– Кстати, – вспомнил Михаил Юрьевич, – наш милейший князь Одоевский сказывал мне, что вы намерены посвятить свой талант сочинению большой русской оперы. Правильно ли я понял Владимира Федоровича?
Глинка отделался несколькими общими фразами. Ни роскошный кабинет, ни сам любезнейший Михаил Юрьевич не располагали к сокровенным излияниям.
Не то было у Одоевского!
Едва встретились после долгой разлуки друзья, Глинка поведал Владимиру Федоровичу о всех своих замыслах.
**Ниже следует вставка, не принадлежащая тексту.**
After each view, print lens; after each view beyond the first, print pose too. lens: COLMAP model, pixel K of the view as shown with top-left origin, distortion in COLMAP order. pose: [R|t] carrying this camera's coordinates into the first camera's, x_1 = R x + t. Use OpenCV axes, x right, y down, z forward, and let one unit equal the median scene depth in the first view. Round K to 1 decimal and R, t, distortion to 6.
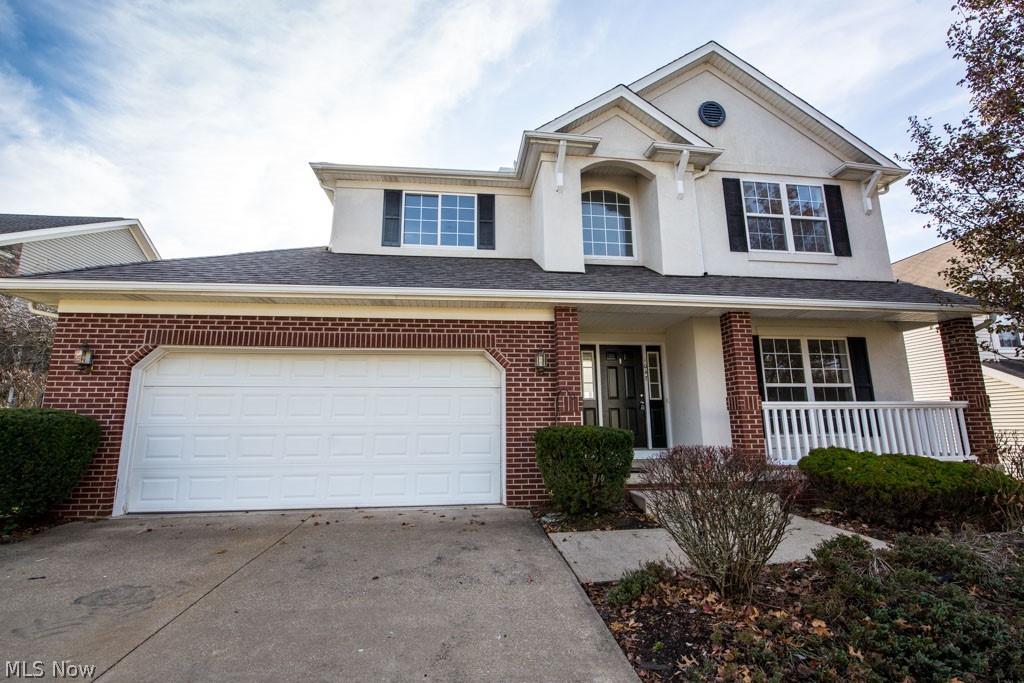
lens RADIAL K [[448.4, 0, 512.0], [0, 448.4, 341.5], [0, 0, 1]] dist [-0.000922, -0.007670]
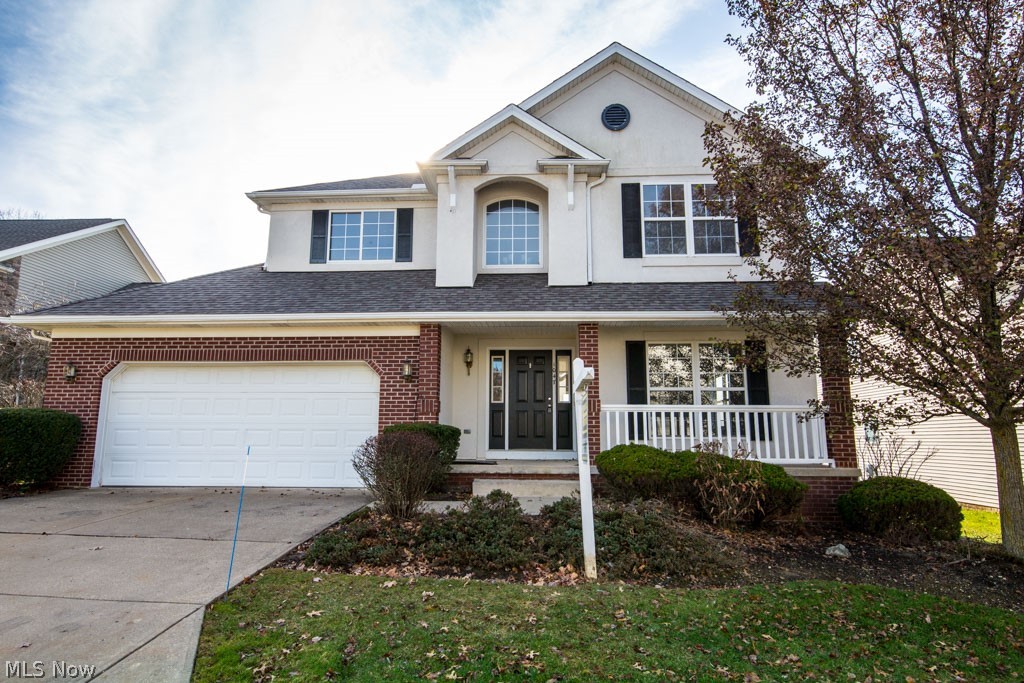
lens RADIAL K [[620.7, 0, 510.6], [0, 620.7, 336.2], [0, 0, 1]] dist [0.021688, -0.000626]
pose [[0.984638, -0.016144, -0.173861, 0.482634], [0.020160, 0.999569, 0.021358, -0.059248], [0.173441, -0.024535, 0.984539, -0.449445]]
И не только поведал, но и многое сыграл по каким-то разрозненным листам. И хоть были эти записи разрозненные, понял Владимир Федорович, что воздвигает Глинка стройное здание, в котором хочет собрать все, что веками копила в напевах Русь. Кое-что Глинка и напел. В распоряжении автора не было никаких текстов, но опять понял Одоевский, что русские песни творят у Глинки музыкальную драму небывалой силы. Даром, что все это только намечалось на разрозненных нотных листах.
Глинка выслушал страстную речь Одоевского, а потом изрядно удивил Владимира Федоровича, заговорив без всякой видимой связи о словесности:
– Слушал я, будучи в Москве, одну повесть. Трагическая история артиста-раба. Не знамение ли времени, что написал эту повесть человек, сам вышедший из крепостных? Почему же не пишут у нас о душевной силе народа, который сумел сохранить себя и под игом монгольских орд и под плетью отечественных рабовладельцев? Неужто невдомек, глядя на мужика, что таятся в нем другие силы, кроме долготерпения и безответной покорности.
– Ты это к чему?
– Московские романы господина Загоскина с ума не идут. А ныне и Верстовский черпает в них вдохновение для оперы, «Аскольдову могилу» пишет.
– Слухи о том и сюда дошли, – неопределенно отозвался Одоевский. – О неведомой опере судить не берусь, а вот Загоскин и нас, грешных, душит. В театре чуть не каждый день «Юрия Милославского» дают вперемежку с кукольниковской драмой. Этакий дурной тон и невежество! Но в утешение я тебе могу сообщить другую новость. Ты повести Гоголя успел прочесть?
– Еще в Новоспасском одним дыханием кончил.